One night while fiddling with the store's breaker box, Clark sees a light shining through what should be a solid wall in the store's basement. When he goes to put his ear against the wall, he literally falls through it and into what looks like a massive, abandoned office building. He begins exploring and discovers room after room after room--some completely empty, some with random furniture or detritus. There are tiny doors to crawl through and doors on the ceiling. There's also the sense that someone--or something--is following Clark.

Clark tries to explain this to Mary, who understandably is confused and thinks Clark is suffering from alcoholic delusions. Clark then recruits Kat and Bobby to explore the space, bringing a camcorder and rope in case they have to scale a drop. Things go sideways almost immediately.

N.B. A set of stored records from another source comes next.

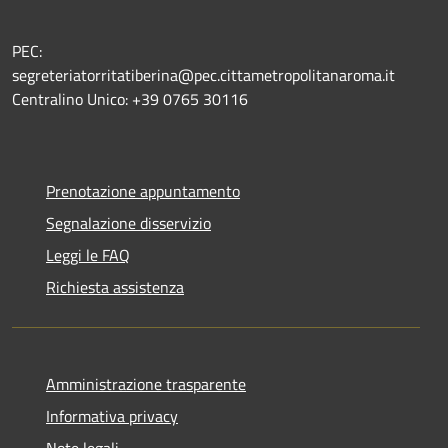
PEC:
segreteriatorritatiberina@pec.cittametropolitanaroma.it
Centralino Unico: +39 0765 30116
Prenotazione appuntamento
Segnalazione disservizio
Leggi le FAQ
Richiesta assistenza
Amministrazione trasparente
Informativa privacy
Note legali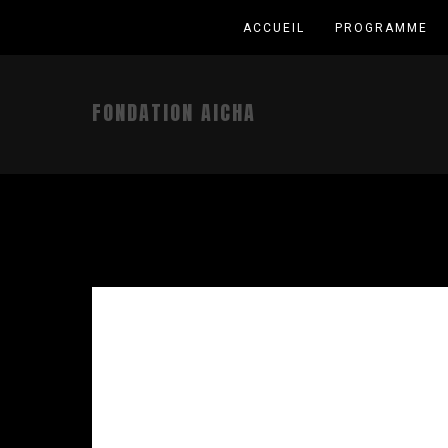
ACCUEIL
PROGRAMME
FONDATION AICHA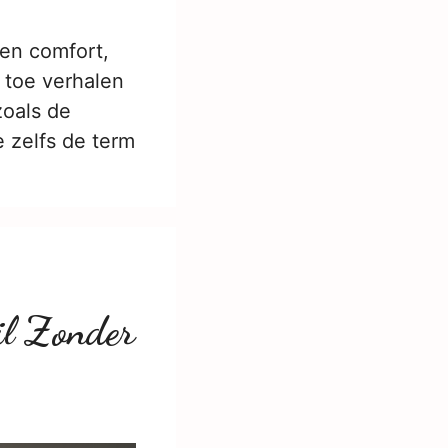
den comfort,
 toe verhalen
zoals de
e zelfs de term
il Zonder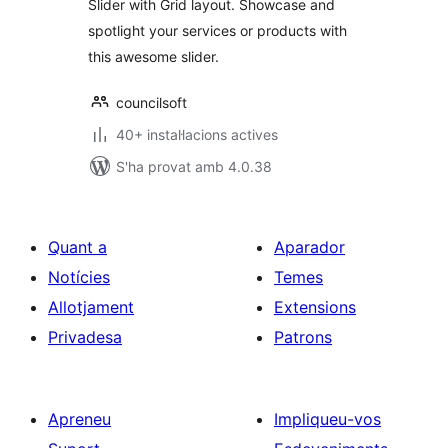
Slider with Grid layout. Showcase and
spotlight your services or products with
this awesome slider.
councilsoft
40+ instal·lacions actives
S'ha provat amb 4.0.38
Quant a
Aparador
Notícies
Temes
Allotjament
Extensions
Privadesa
Patrons
Apreneu
Impliqueu-vos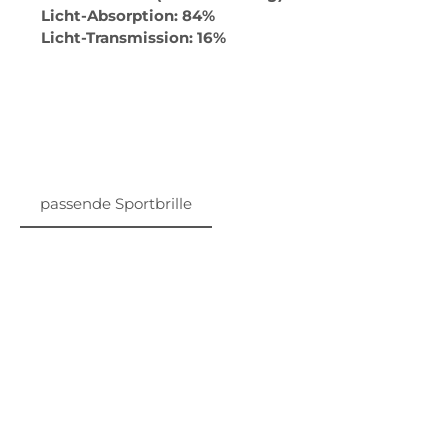
Licht-Absorption: 84%
Licht-Transmission: 16%
passende Sportbrille
Produktgalerie überspringen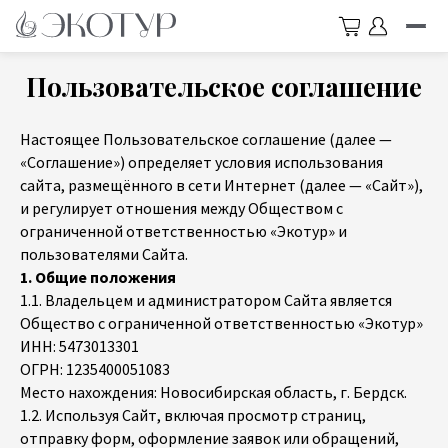
Пользовательское соглашение
Настоящее Пользовательское соглашение (далее —
«Соглашение») определяет условия использования
сайта, размещённого в сети Интернет (далее — «Сайт»),
и регулирует отношения между Обществом с
ограниченной ответственностью «Экотур» и
пользователями Сайта.
1. Общие положения
1.1. Владельцем и администратором Сайта является
Общество с ограниченной ответственностью «Экотур»
ИНН: 5473013301
ОГРН: 1235400051083
Место нахождения: Новосибирская область, г. Бердск.
1.2. Используя Сайт, включая просмотр страниц,
отправку форм, оформление заявок или обращений,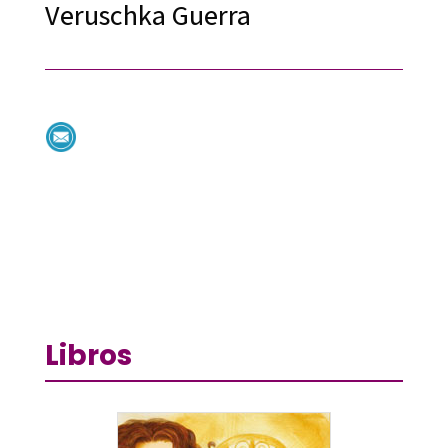
Veruschka Guerra
Libros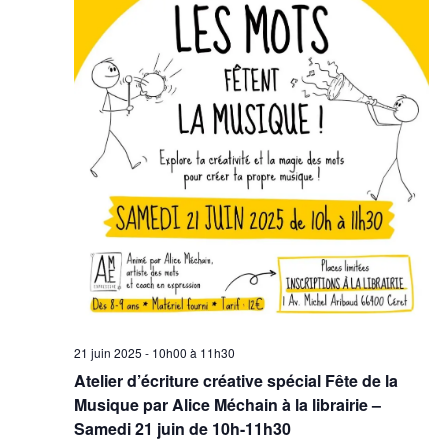
21 juin 2025 - 10h00
à
11h30
Atelier d’écriture créative spécial Fête de la
Musique par Alice Méchain à la librairie –
Samedi 21 juin de 10h-11h30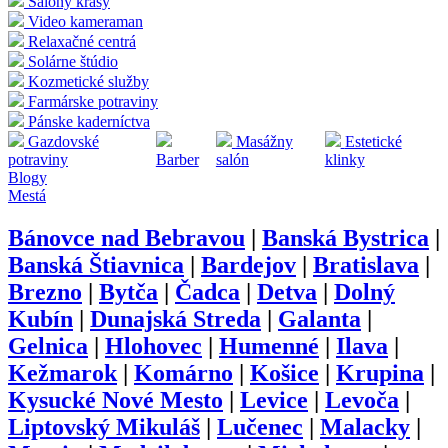
Salóny krásy
Video kameraman
Relaxačné centrá
Solárne štúdio
Kozmetické služby
Farmárske potraviny
Pánske kaderníctva
Gazdovské
Masážny
Estetické
potraviny
Barber
salón
klinky
Blogy
Mestá
Bánovce nad Bebravou
|
Banská Bystrica
|
Banská Štiavnica
|
Bardejov
|
Bratislava
|
Brezno
|
Bytča
|
Čadca
|
Detva
|
Dolný
Kubín
|
Dunajská Streda
|
Galanta
|
Gelnica
|
Hlohovec
|
Humenné
|
Ilava
|
Kežmarok
|
Komárno
|
Košice
|
Krupina
|
Kysucké Nové Mesto
|
Levice
|
Levoča
|
Liptovský Mikuláš
|
Lučenec
|
Malacky
|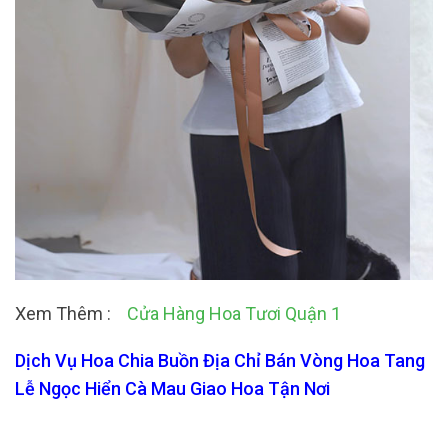
Xem Thêm :
Cửa Hàng Hoa Tươi Quận 1
Dịch Vụ Hoa Chia Buồn Địa Chỉ Bán Vòng Hoa Tang
Lễ Ngọc Hiển Cà Mau Giao Hoa Tận Nơi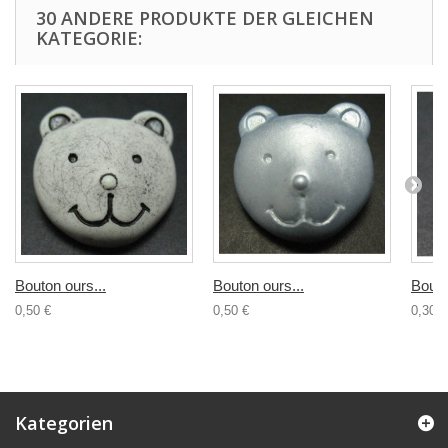
30 ANDERE PRODUKTE DER GLEICHEN
KATEGORIE:
Bouton ours...
Bouton ours...
Bouto
0,50 €
0,50 €
0,30 €
Kategorien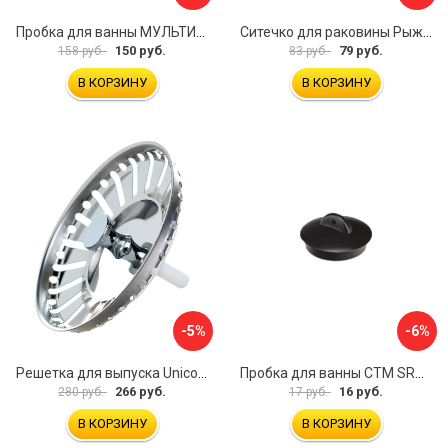
Пробка для ванны МУЛЬТИДОМ Пастель VL34-11
Ситечко для раковины Рыжий кот Морская Звезда 103659
150 руб.
79 руб.
158 руб.
83 руб.
В КОРЗИНУ
В КОРЗИНУ
-5%
-6%
Решетка для выпуска Unicorn E100P
Пробка для ванны СТМ SRWCBP00
266 руб.
16 руб.
280 руб.
17 руб.
В КОРЗИНУ
В КОРЗИНУ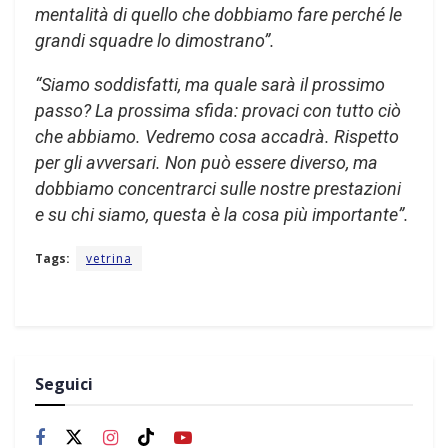
mentalità di quello che dobbiamo fare perché le
grandi squadre lo dimostrano”.
“Siamo soddisfatti, ma quale sarà il prossimo
passo? La prossima sfida: provaci con tutto ciò
che abbiamo. Vedremo cosa accadrà. Rispetto
per gli avversari. Non può essere diverso, ma
dobbiamo concentrarci sulle nostre prestazioni
e su chi siamo, questa è la cosa più importante”.
Tags:
vetrina
Seguici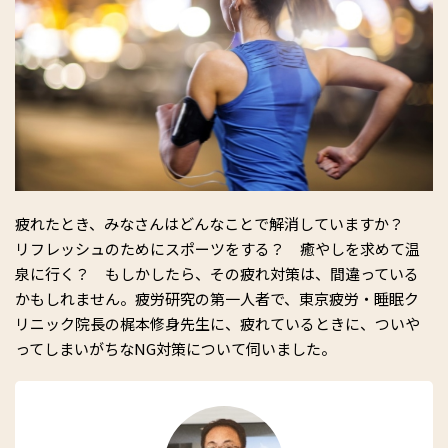
疲れたとき、みなさんはどんなことで解消していますか？
リフレッシュのためにスポーツをする？ 癒やしを求めて温
泉に行く？ もしかしたら、その疲れ対策は、間違っている
かもしれません。疲労研究の第一人者で、東京疲労・睡眠ク
リニック院長の梶本修身先生に、疲れているときに、ついや
ってしまいがちなNG対策について伺いました。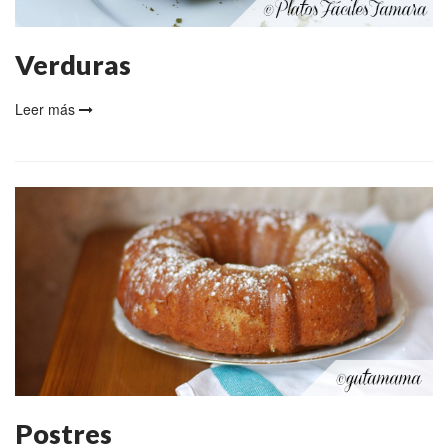
Verduras
Leer más
Postres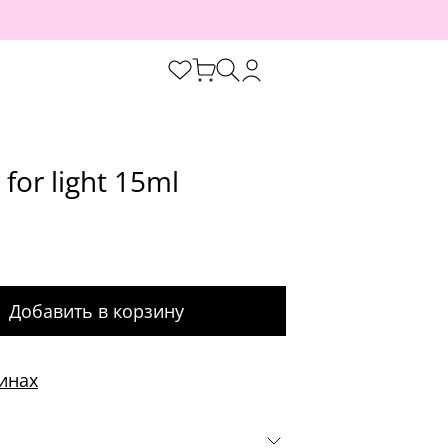
for light 15ml
Добавить в корзину
инах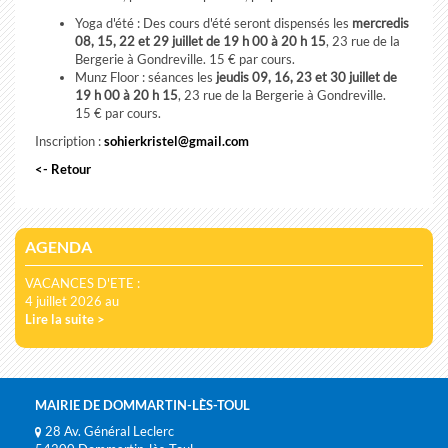
Yoga d'été : Des cours d'été seront dispensés les
mercredis
08, 15, 22 et 29 juillet de 19 h 00 à 20 h 15
, 23 rue de la
Bergerie à Gondreville. 15 € par cours.
Munz Floor : séances les
jeudis 09, 16, 23 et 30 juillet de
19 h 00 à 20 h 15
, 23 rue de la Bergerie à Gondreville.
15 € par cours.
Inscription :
sohierkristel@gmail.com
<- Retour
AGENDA
VACANCES D'ETE :
4 juillet 2026 au
Lire la suite >
MAIRIE DE DOMMARTIN-LÈS-TOUL
28 Av. Général Leclerc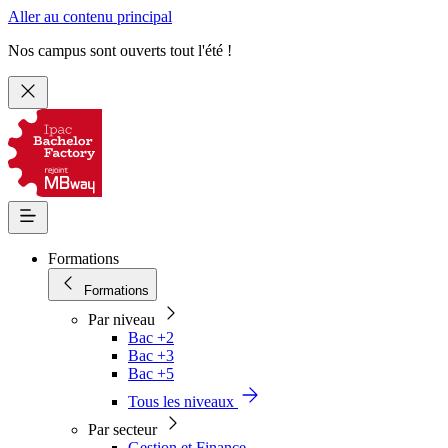
Aller au contenu principal
Nos campus sont ouverts tout l'été !
Formations
Formations
Par niveau
Bac +2
Bac +3
Bac +5
Tous les niveaux
Par secteur
Gestion et Finance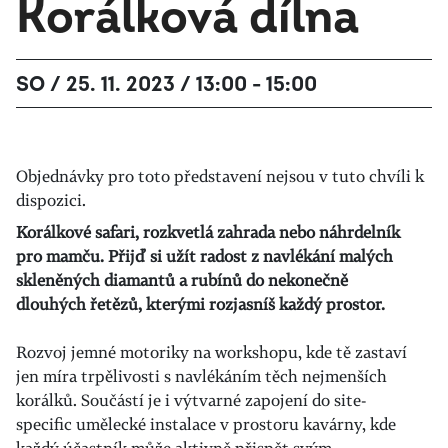
Korálková dílna
SO / 25. 11. 2023 / 13:00 - 15:00
Objednávky pro toto představení nejsou v tuto chvíli k
dispozici.
Korálkové safari, rozkvetlá zahrada nebo náhrdelník
pro mamču. Přijď si užít radost z navlékání malých
skleněných diamantů a rubínů do nekonečně
dlouhých řetězů, kterými rozjasníš každý prostor.
Rozvoj jemné motoriky na workshopu, kde tě zastaví
jen míra trpělivosti s navlékáním těch nejmenších
korálků. Součástí je i výtvarné zapojení do site-
specific umělecké instalace v prostoru kavárny, kde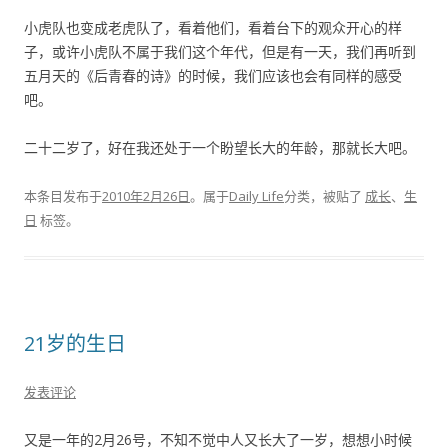
小虎队也变成老虎队了，看着他们，看着台下的观众开心的样
子，或许小虎队不属于我们这个年代，但是有一天，我们再听到
五月天的《后青春的诗》的时候，我们应该也会有同样的感受
吧。
二十二岁了，好在我还处于一个盼望长大的年龄，那就长大吧。
本条目发布于
2010年2月26日
。属于
Daily Life
分类，被贴了
成长
、
生
日
标签。
21岁的生日
发表评论
又是一年的2月26号，不知不觉中人又长大了一岁，想想小时候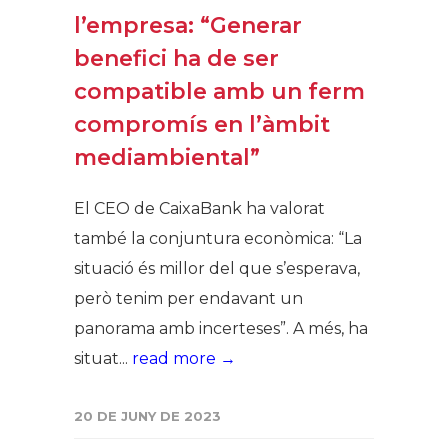
l’empresa: “Generar
benefici ha de ser
compatible amb un ferm
compromís en l’àmbit
mediambiental”
El CEO de CaixaBank ha valorat
també la conjuntura econòmica: “La
situació és millor del que s’esperava,
però tenim per endavant un
panorama amb incerteses”. A més, ha
situat...
read more →
20 DE JUNY DE 2023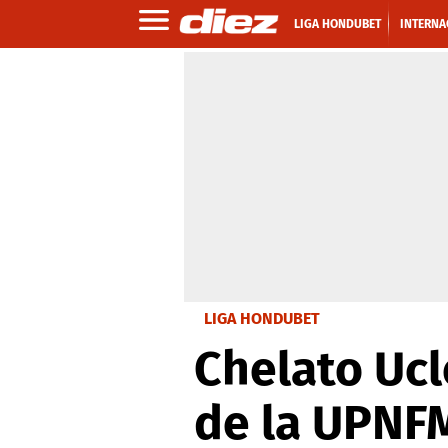
LIGA HONDUBET
INTERNA
LIGA HONDUBET
Chelato Ucl
de la UPNF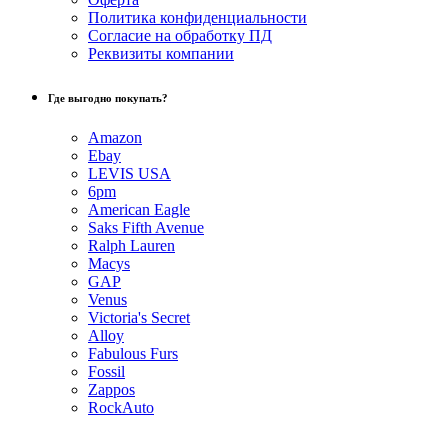
Политика конфиденциальности
Согласие на обработку ПД
Реквизиты компании
Где выгодно покупать?
Amazon
Ebay
LEVIS USA
6pm
American Eagle
Saks Fifth Avenue
Ralph Lauren
Macys
GAP
Venus
Victoria's Secret
Alloy
Fabulous Furs
Fossil
Zappos
RockAuto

After Clark leaves a cryptic message for Mary, she goes to the store and sees the outline of tape indicating the "door" to the Backrooms. When she walks through it, she is astonished to see that Clark wasn't lying or delusional. 

This is where the movie became not so great. The film's weak points (in my opinion) are the script and the pacing. The movie tries to explain what the Backrooms are and add a layer of emotional meaning on top. Basically, the Backrooms are memories. Or rather "the space remembering things". This is why everything is just a little wrong--because memories are never crystal clear; they're always a little off and a little faded. But how the Backrooms came to be is never explained (which is a good thing!). 

There is a message layered on top of the mystery which is essentially: we get stuck in the Backrooms when we refuse to change. Clark decides he has never felt more "right" in the Backrooms. Because he doesn't want to change. He doesn't want to consider how he contributed to his divorce or his failed career. He wants to live in faded memories. And being unwilling to escape the "loops" of his life seals Clark's fate.

But we really didn't need this. I would get rid of all the scenes trying to make meaning of the Backrooms for more scenes of actually exploring the Backrooms. I would have preferred a slower build of dread. We have three scenes in the Backrooms (even though each one is lengthy): Clark's initial discovery and explorations; Clark returning with Kat and Bobby; and Mary's discovery. In each of these sequences, more and more is revealed and there are some goosebump-inducing moments, such as when Bobby enters a room, looks up, and sees a hallway running vertically, like some fucked up MC Escher painting. I wanted more of this and less therapy speak.

That said, Backrooms is a very unique horror film with a set design and cinematography that is unlike anything I've seen before. Even the scenes not shot on grainy videotape *feel* very 1990s. And the design of the Backrooms is the stuff of actual nightmares. 

For all its flaws, Backrooms is worth seeing. The film is crushing it at the box office, especially given its modest budget. It's making people want to go to the movies and see it on a big screen. It's always exciting to see a new voice in horror, especially a guy so young. I'm excited to see what he'll do next.